Pues bien, la discusión quedó saldada. Desafortunadamente quienes defendimos la tesis de los autoritarismos regionales ganamos la discusión. Así las cosas, por ejemplo, en Atlántico, la violencia paramilitar exterminó la oposición y las voces de control político, tal vez el hecho más dramático fue el asesinato del profesor Correa de Andreis hace más de una década. Desde ese momento los liderazgos sociales cayeron en la brutal violencia paramilitar. Luego, una estructura se apoderó del departamento y la ciudad, adquirió varios medios de comunicación, y hasta el equipo de futbol en la ciudad. La poca oposición que quedó ha sido cooptada o marginada, sin vocería, sin plata y sin acceso a instituciones del poder local. Igual se puede decir del departamento de Bolívar.

En Colombia una supuesta democracia nacional funciona en medio de autoritarismos competitivos, en los cuales no hay oposición, ni disenso. Ahora bien, hay una última consideración sobre este fenómeno. Todo parece indicar que la ingobernabilidad de la administración de Iván Duque ha generado que se fortalezca un feudalismo político, es decir, han nacido una serie de principados independientes que incluso no le hacen caso al gobierno nacional.

Sobre el gobierno de Iván Duque no se trata de que sea malo, sino sencillamente hay una situación de no gobierno, es como si no existiera. Esto ha permitido que estos clanes, los cuales, si gobiernan, aumenten su poder local y regional. Son verdaderos feudalismos políticos.

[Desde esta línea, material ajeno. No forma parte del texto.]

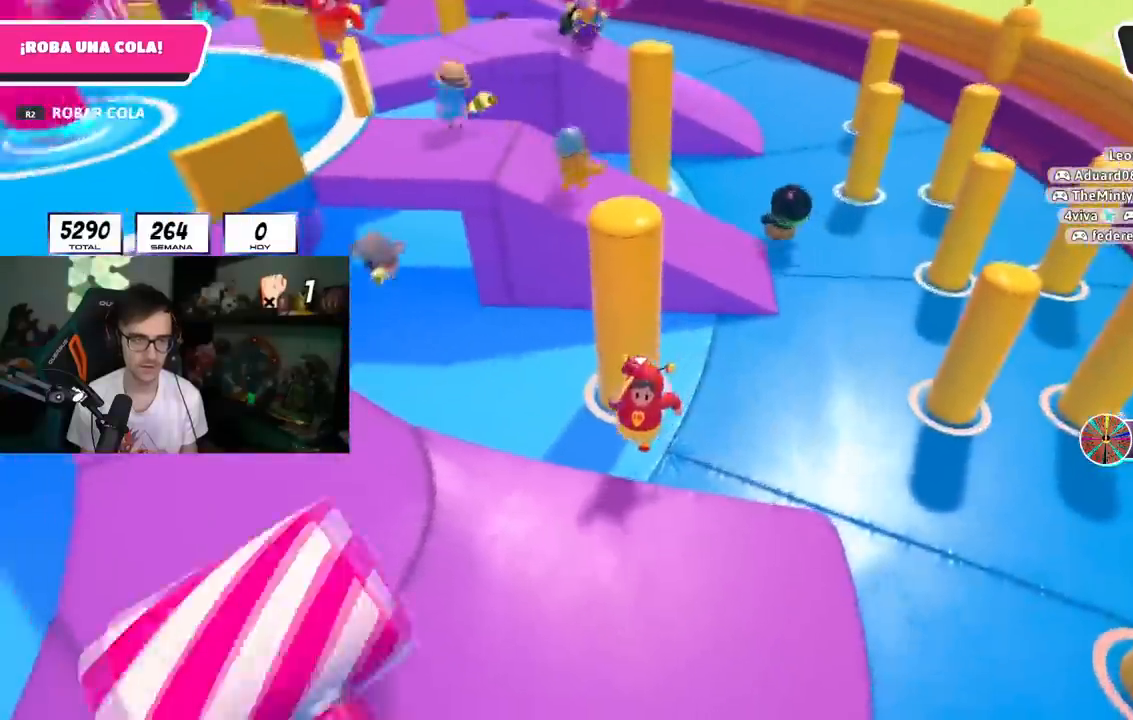
{"buttons": [], "left_stick": "up-left", "right_stick": "left", "events": [[184, "left_stick", "down-left"], [251, "right_stick", "left"], [417, "left_stick", "up-left"]]}
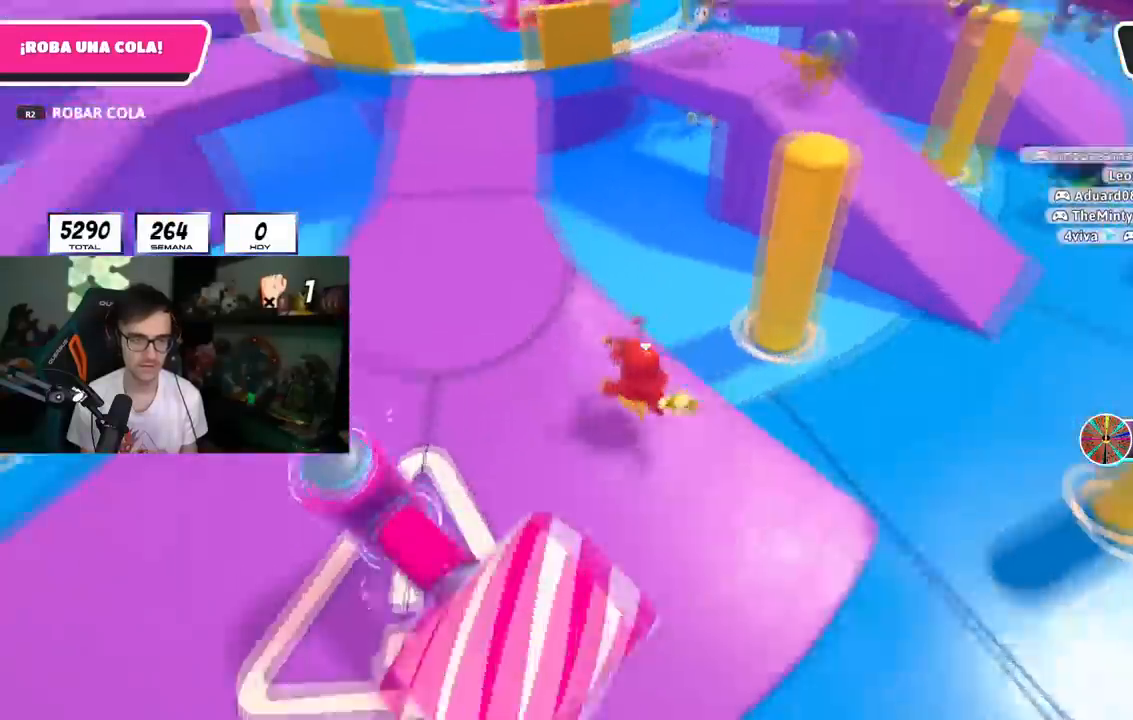
{"buttons": [], "left_stick": "up", "right_stick": "center", "events": [[16, "right_stick", "center"], [150, "left_stick", "up"]]}
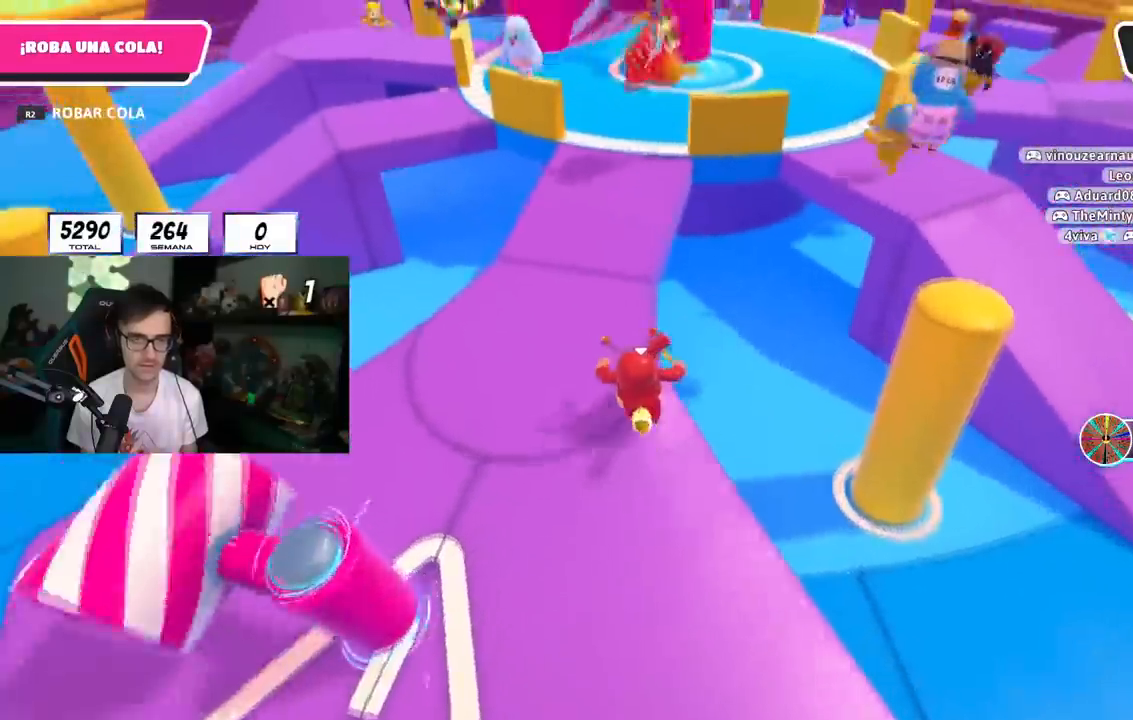
{"buttons": [], "left_stick": "up-left", "right_stick": "right", "events": [[351, "left_stick", "up-left"], [501, "right_stick", "right"]]}
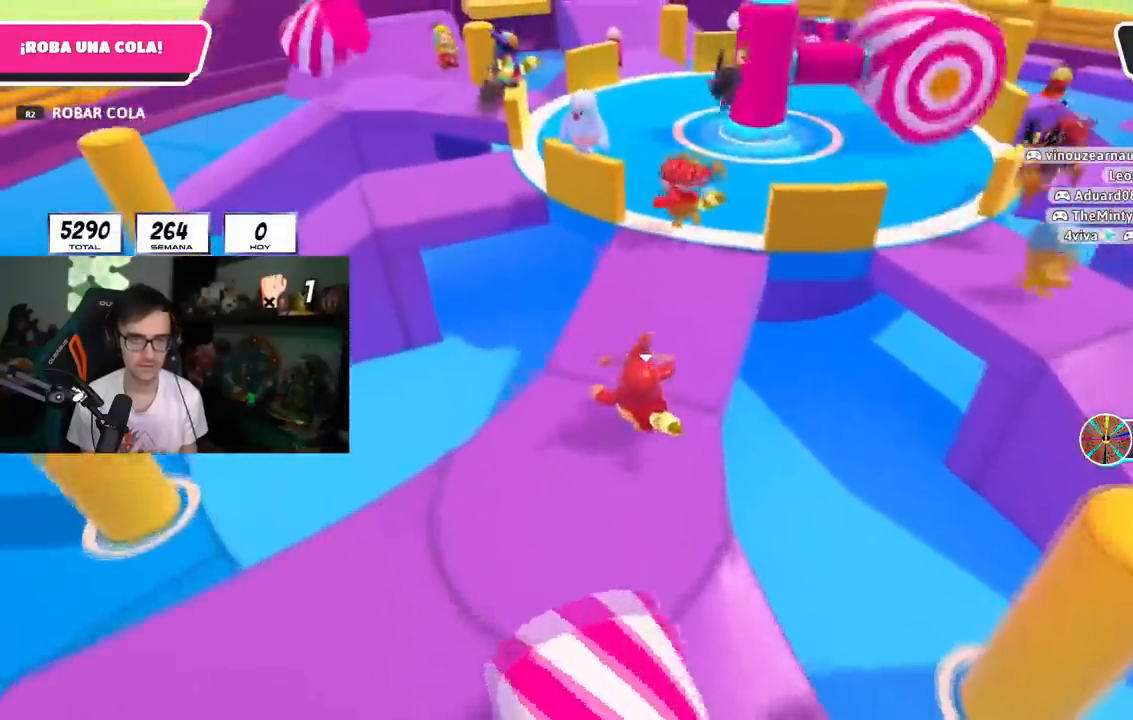
{"buttons": [], "left_stick": "up", "right_stick": "down-right", "events": [[16, "left_stick", "up"], [183, "left_stick", "up-right"], [383, "left_stick", "up"], [500, "right_stick", "down-right"]]}
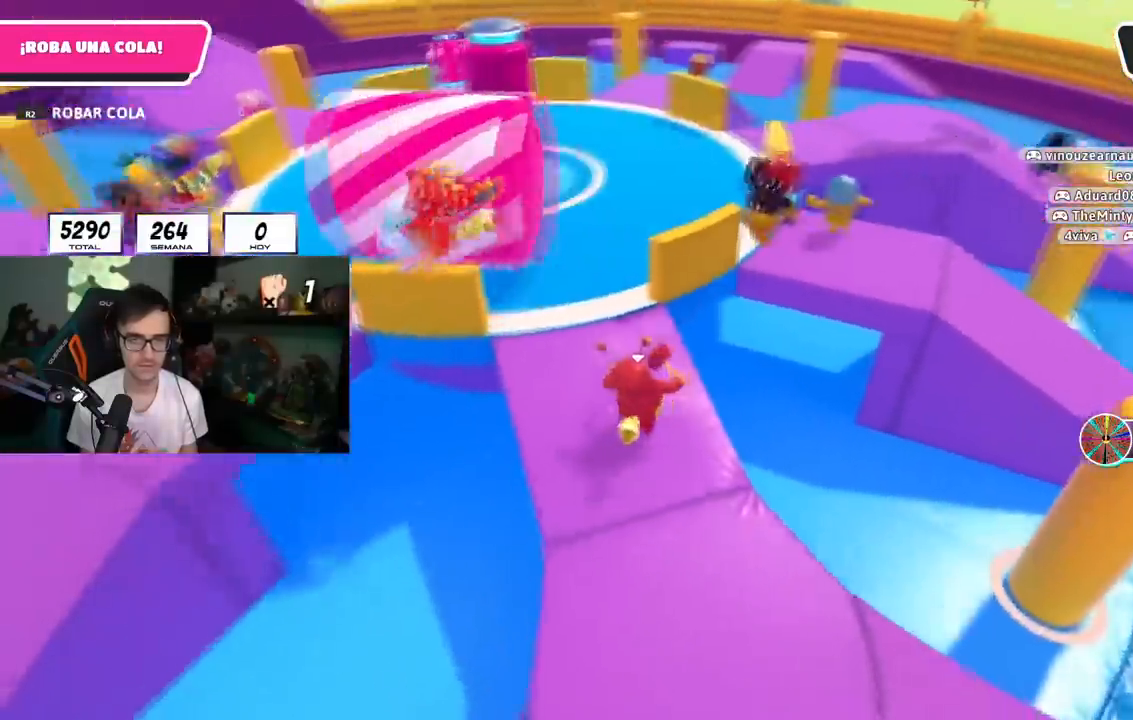
{"buttons": ["CROSS"], "left_stick": "up-right", "right_stick": "center", "events": [[34, "left_stick", "up-right"], [284, "right_stick", "center"], [401, "CROSS", "down"]]}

En todo caso, en medio de este desierto democrático hay luces de esperanza. La segunda conclusión es que hubo victorias de fuerzas progresistas. En Bogotá, Cali, Manizales, Magdalena y Santa Marta, así como en Boyacá y Florencia en el Caquetá, de forma increíble, varios candidatos y candidatas que representan nuevas ciudadanías vencieron a las viejas clases política. Ese fue el oasis en el desierto.

Habría una última cosa por mencionar: el gran derrotado en los comicios del pasado 27 de octubre fue el partido de gobierno, el Centro Democrático, quienes ganaron muy pocos municipios, apenas poco más de 120, cuando aspiraban a cerca de 500 alcaldías. Además, solo lograron una gobernación importante que es la de Casanare.